A year later, Mark Twain did "come back again," as an honorary life
member, and was given a dinner of welcome by those who had signed the
lines urging his return.
XLIV. LETTERS OF 1905. TO TWICHELL, MR. DUNEKA AND OTHERS. POLITICS AND
HUMANITY. A SUMMER AT DUBLIN. MARK TWAIN AT 70.
In 1884 Mark Twain had abandoned the Republican Party to vote for
Cleveland. He believed the party had become corrupt, and to his
last day it was hard for him to see anything good in Republican
policies or performance. He was a personal friend of Theodore
Roosevelt's but, as we have seen in a former letter, Roosevelt the
politician rarely found favor in his eyes.
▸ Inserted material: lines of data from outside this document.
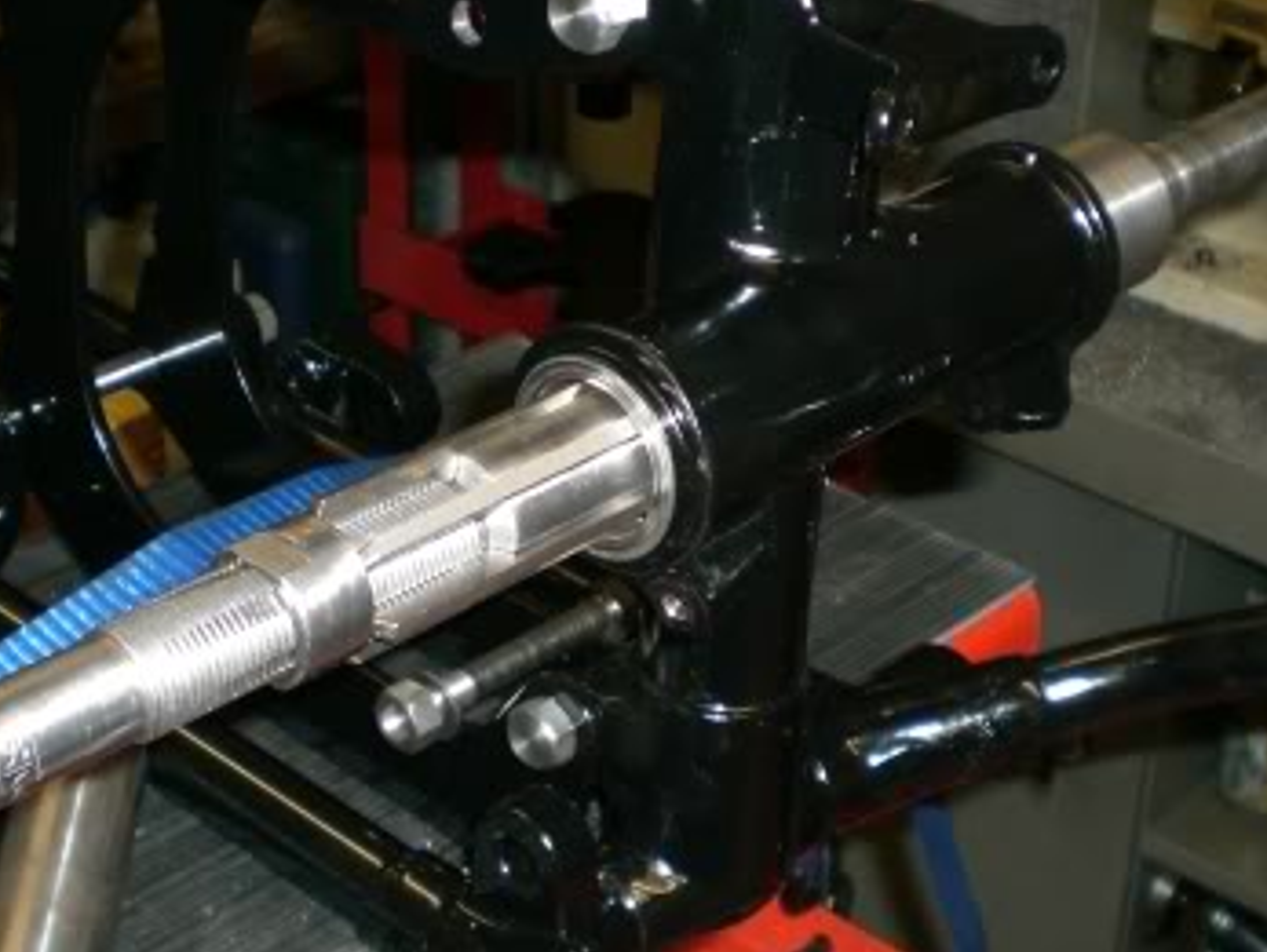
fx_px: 2565
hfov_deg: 27.7
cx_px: 602
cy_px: 492
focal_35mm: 70
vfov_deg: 21.0
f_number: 3.1
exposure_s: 1/60
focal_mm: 6.3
With or without
justification, most of the President's political acts invited his
caustic sarcasm and unsparing condemnation. Another letter to
Twichell of this time affords a fair example.
*****
To Rev. J. H. Twichell, in Hartford:
Feb. 16, '05.
DEAR JOE,--I knew I had in me somewhere a definite feeling about the
President if I could only find the words to define it with. Here they
are, to a hair--from Leonard Jerome: "For twenty years I have loved
Roosevelt the man and hated Roosevelt the statesman and politician."
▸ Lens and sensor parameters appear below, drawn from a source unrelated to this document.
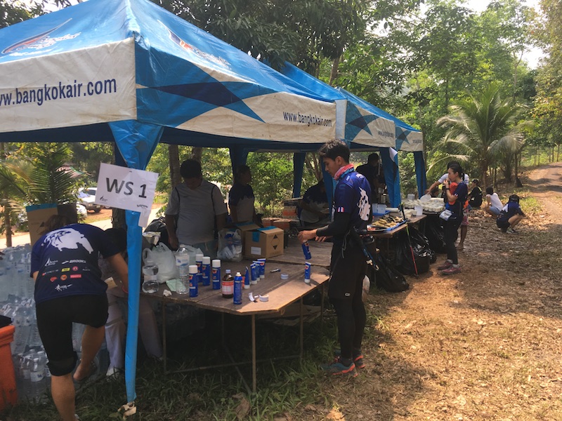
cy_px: 210
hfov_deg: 61.7
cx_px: 281
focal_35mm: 29
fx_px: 471
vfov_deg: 48.2
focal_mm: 4.15
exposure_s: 1/420
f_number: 2.2
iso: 25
It's mighty good. Every time, in 25 years, that I have met Roosevelt the
man, a wave of welcome has streaked through me with the hand-grip; but
whenever (as a rule) I meet Roosevelt the statesman and politician, I
find him destitute of morals and not respectworthy. It is plain that
where his political self and his party self are concerned he has nothing
resembling a conscience; that under those inspirations he is naively
indifferent to the restraints of duty and even unaware of them; ready
to kick the Constitution into the back yard whenever it gets in the way;
and whenever he smells a vote, not only willing but eager to buy it,
give extravagant rates for it and pay the bill not out of his own pocket
or the party's, but out of the nation's, by cold pillage.